Exemples : L'arrivée du cinéma a fait basculer la courbe du théâtre et a entraîné la fermeture
de nombreux établissements car le temps passé au cinéma était pris sur le temps de loisirs
consacré auparavant au théâtre. Maintenant, on n'attend pas la même chose du cinéma et du
théâtre. De plus, le théâtre est chargé d'une dimension sociale : c'est un lieu de distinction
avec un "effet club" garantissant la compagnie d'une certaine catégorie de personnes.
L'arrivée de la télévision a fait diminuer le public des cinémas ; mais ceux-ci se détachent
maintenant avec d'autres services (grands écrans, multiplexes…).
Pour se singulariser, il est également possible de réaliser des productions exceptionnelles
(pièces de théâtre avec des stars du cinéma, mise en scène avec implication du public…) afin
de créer un monopole.
MAIS cette croissance des prix provoque une élitisation de la consommation culturelle.
la fermeture / la réduction de l'offre : la précarisation de l'emploi (fin 19ème siècle : l’intermittence
se généralise).
l'élargissement de l'audience
- augmenter la taille de la jauge
augmentation des coûts de représentation et dégradation de la qualité
- diminuer les prix
la modification du format des spectacles : la modification du répertoire (ex : succès de Beckett
et Ionesco, adaptés à l’économie de petit format).
Exemple : diminuer le nombre de comédiens sur scène. Baumol a montré qu’aux USA, le
nombre moyen de comédiens a été divisé par deux entre 1945 et 1980.

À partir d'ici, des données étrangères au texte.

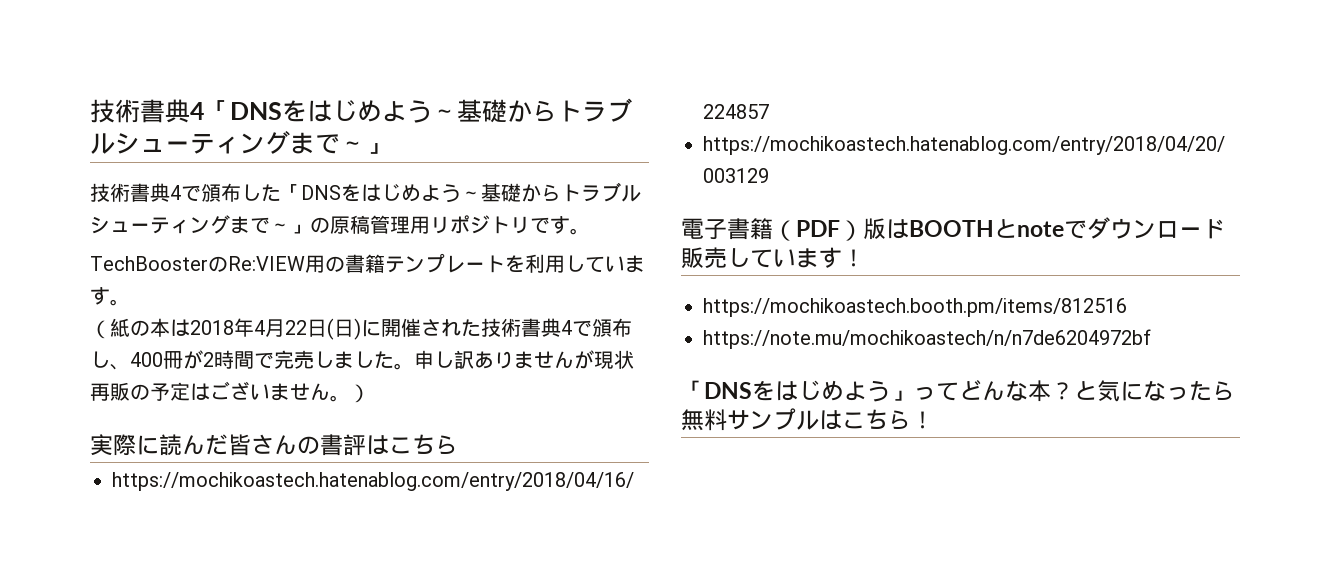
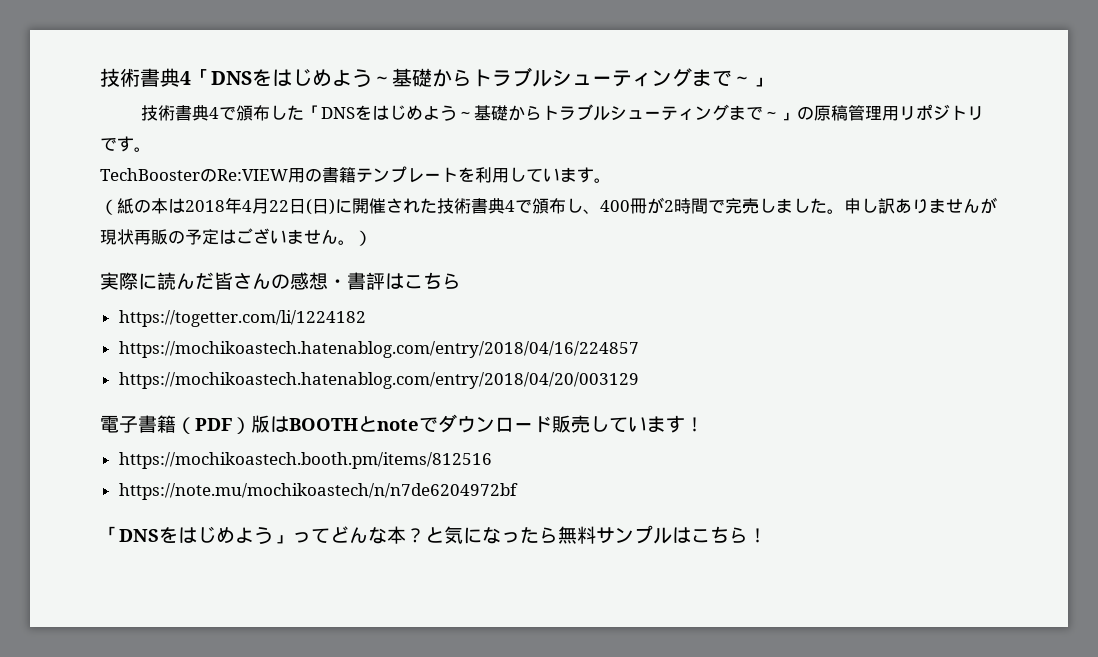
(320, 445) none -> [290,272,347,290] 感想・
(458, 444) none -> [118,310,366,327] // https://togetter.com/li/1224182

L’économie des arts de la rue, non subventionnée, est une économie de petit format.
Conclusion de Baumol Pour maintenir la qualité du spectacle, à long terme la solution est
l'augmentation des prix et l'élitisme. D’où la proposition suivante :
les financements extérieurs
Si l'on considère que la culture doit être ouverte à tous, il faut trouver des financements extérieurs
: mécénat et subventions, prélevés sur le secteur moderne, le risque étant que les gains de
productivité du secteur moderne soient entièrement engloutis dans le secteur traditionnel
entraînant un ralentissement de la croissance.
Dilemme de Baumol : poids des prélèvements obligatoires.
L'augmentation des subventions à la culture peut avoir pour conséquence :
- la dégradation des autres secteurs traditionnels,
- une augmentation des prélèvements au risque de condamner la croissance.